Rotterdam 2021: Malta C – 7.33 / 10

There seems to be a recurring pattern here, where the last ranks in the semifinal suddenly become the first ranks in the final. How could that be? I wonder.

Lisbon 2018: FYR Macedonia E – 7.82 / 10

Now this is a tricky one. What is more plausible: A stable center, and the tops and bottoms switch places? Or three relatively stable groups where just the internal order switches? I do not know.

Rotterdam 2021: France B – 7.88 / 10

Now this looks like a clear mis-vote to me. A french jury member that ranks the swiss entry, which has been sung in french, last? Heresy. If we flip the votes from the semifinal, it suddenly looks a lot more in character. A clear blockhead candidate for me.
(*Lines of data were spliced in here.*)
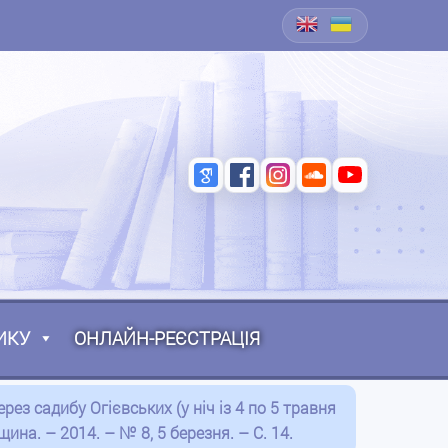
ИКУ
ОНЛАЙН-РЕЄСТРАЦІЯ
рез садибу Огієвських (у ніч із 4 по 5 травня
ина. – 2014. – № 8, 5 березня. – С. 14.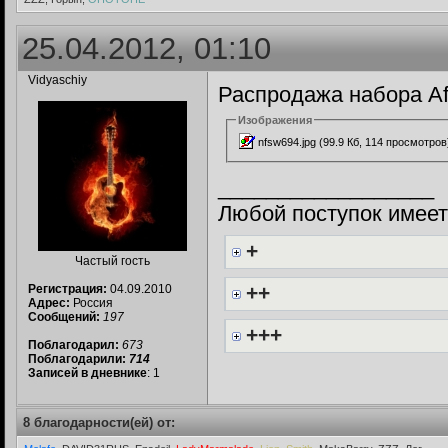
25.04.2012, 01:10
Vidyaschiy
Распродажа набора Aft
Изображения
nfsw694.jpg (99.9 Кб, 114 просмотров
__________________
Любой поступок имеет
+
Частый гость
++
Регистрация:
04.09.2010
Адрес:
Россия
Сообщений:
197
+++
Поблагодарил:
673
Поблагодарили:
714
Записей в дневнике
: 1
8 благодарности(ей) от:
O wait! It’s Gilbert Marcellus! He is the reason this article exists in the first place.

Tel Aviv 2019: Sweden C – 7.92 / 10

We are creeping ever closer to the 8 point mark, and here we have another very clear case of Blockhead voting. If you do not trust me, trust the internet instead.

Lisbon 2018: Israel D – 8.67 / 10

Pointwise, we take a big leap forward with this one. What looked somewhat reversed before, looks like a complicated shoelace pattern after the ranks from the semifinal got switched. Definitely highly suspicious.

Stockholm 2016: Georgia B – 8.67 / 10

With the same score as the previous jury member, this one seems a lot clearer. Not entirely sure what is up with Latvia there (boop!), but either way we are looking at a clear case of Blockhead voting here.

Kyiv 2017: Portugal E – 8.75 / 10

The true atrocity here is not that we are dealing with a case of suspected Blockhead voting, but that this jury member seems to be immune to the saxyness of the moldovan entry.

But hold up. The whole column for this jury member in the grand final looks suspicious. Ranking Croatia first, whereas most other Portuguese jury members rank it towards the end? The same with Romania and Ukraine? This is either spite voting against the other jury members, or an extremely rare case of reverse Blockhead voting. Amazing.

After that high we get to the grand final (hehe) of our investigation.

What we have seen so far included some highly suspicious cases, but our top scorer operates entirely on another level.

Here we go:

Tel Aviv 2019: Russia C – 9.83 / 10

Barely missing the highest achievable score of 10 / 10, this jury member clearly does not know their tops from their bottoms. This is so blatantly obvious, yet nobody seems to have picked up on it. Probably because ranking countries in reverse order seemed to be an ongoing theme in 2019. Who knows.

Conclusion

I don’t know, seems like we have had some success. Sadly.

Since jury members can obviously not be trusted with putting things into the correct order, and we can only detect it in some cases and only once it is too late, there is only one possible solution: The juries must be abolished. One more reason to add to the list.

  1. Where “ranking last in the semifinal” of course means the last rank that still advanced to the grand final. Remember, we’re only looking at entries that were ranked twice.
  2. For completeness: We use the sum of the squares of the numbers of places each entry changes from semifinal to final. We use the square instead of only the absolute value because that puts emphasis on big changes over little changes – bigger number, much bigger square value.